◆ What you are asked to do:
Count the lines in the items below that contain the string "Board", with uppercase and lowercase letters treated as different. Give only the number.

[Data drawn from a collection]
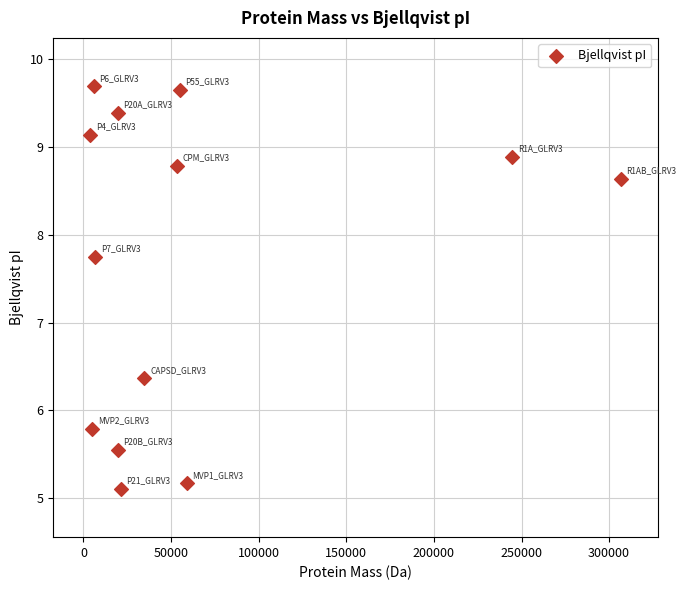

What is the range of Y values (max minus min)?

4.6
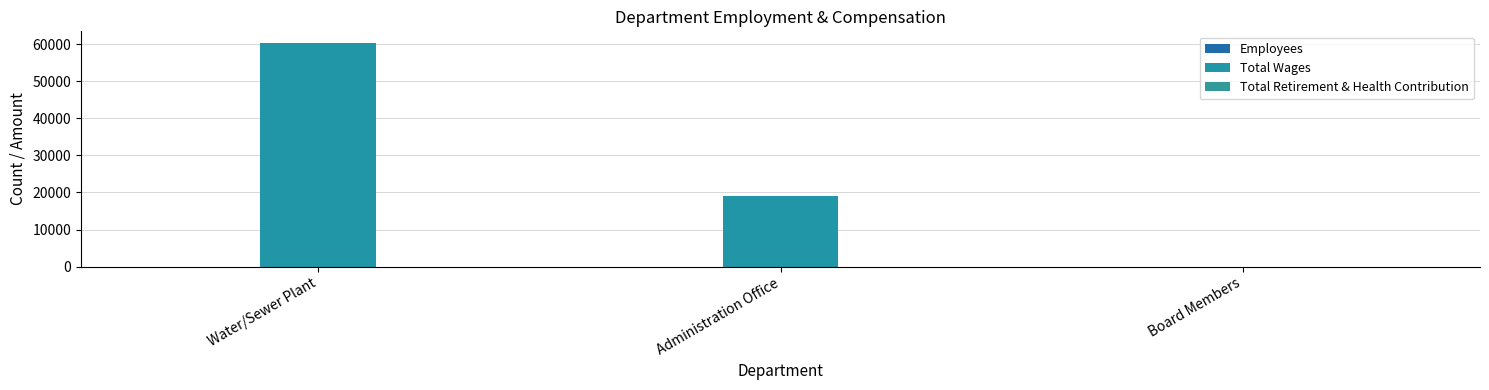

Reading left to right, transcribe all the data shown in this chart.

Employees: Water/Sewer Plant=6	Administration Office=3	Board Members=5
Total Wages: Water/Sewer Plant=60474	Administration Office=18992	Board Members=0
Total Retirement & Health Contribution: Water/Sewer Plant=0	Administration Office=0	Board Members=0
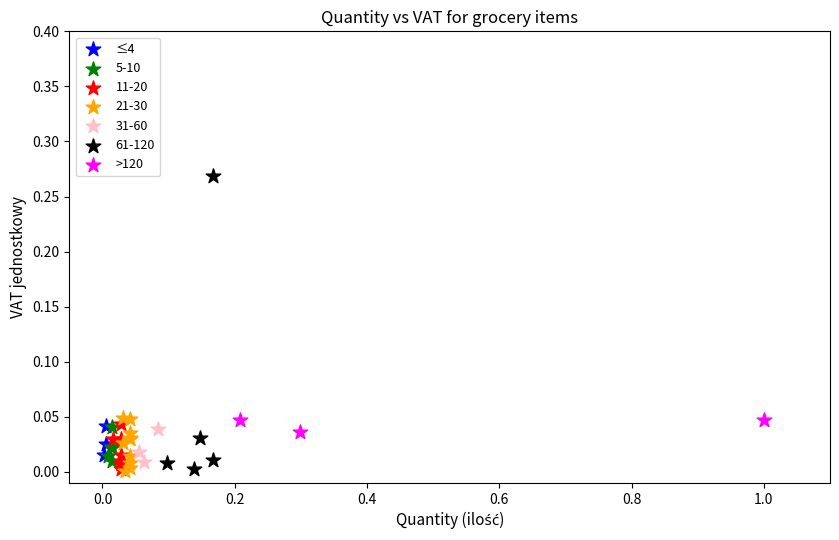

Which series reaches the maximum Y coordinate?

61-120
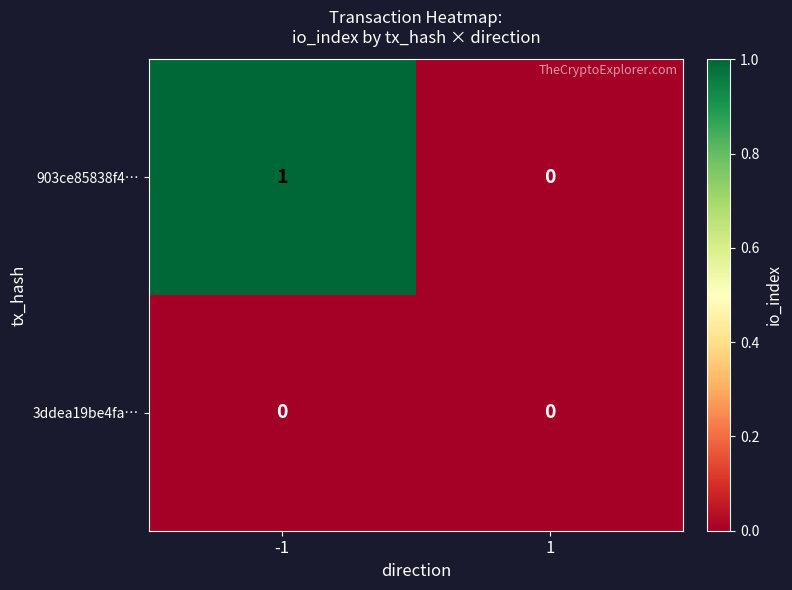

Rank the series at -1 from lowest to highest value.

3ddea19be4fa…, 903ce85838f4…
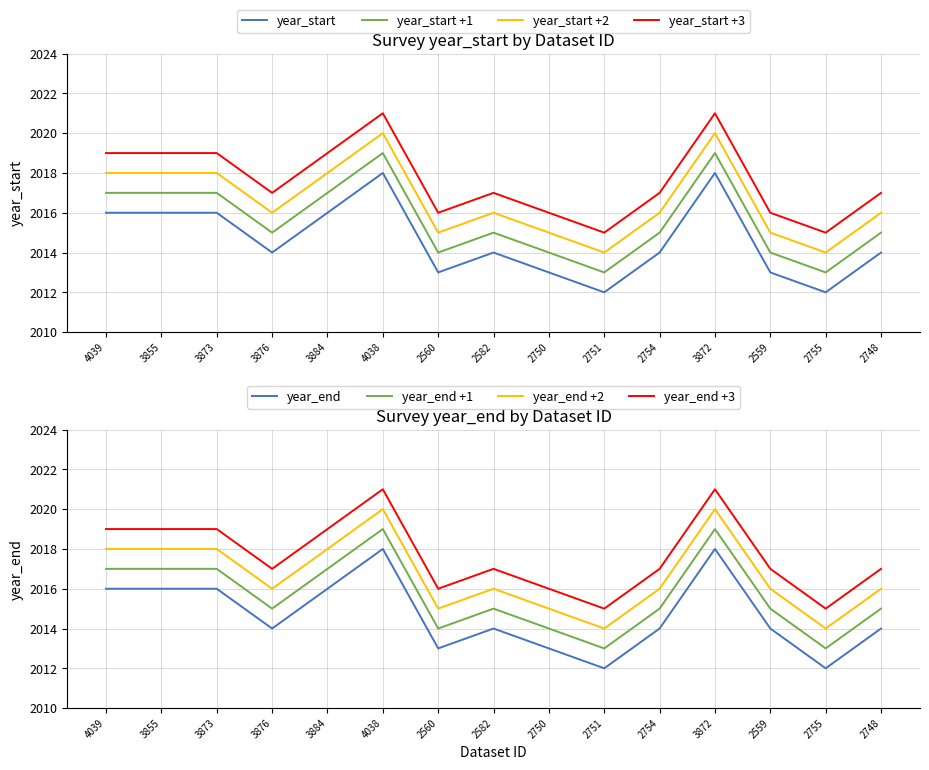

Is it true that year_end equals 2808 at 4038?

False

◆ Finished exercise:
3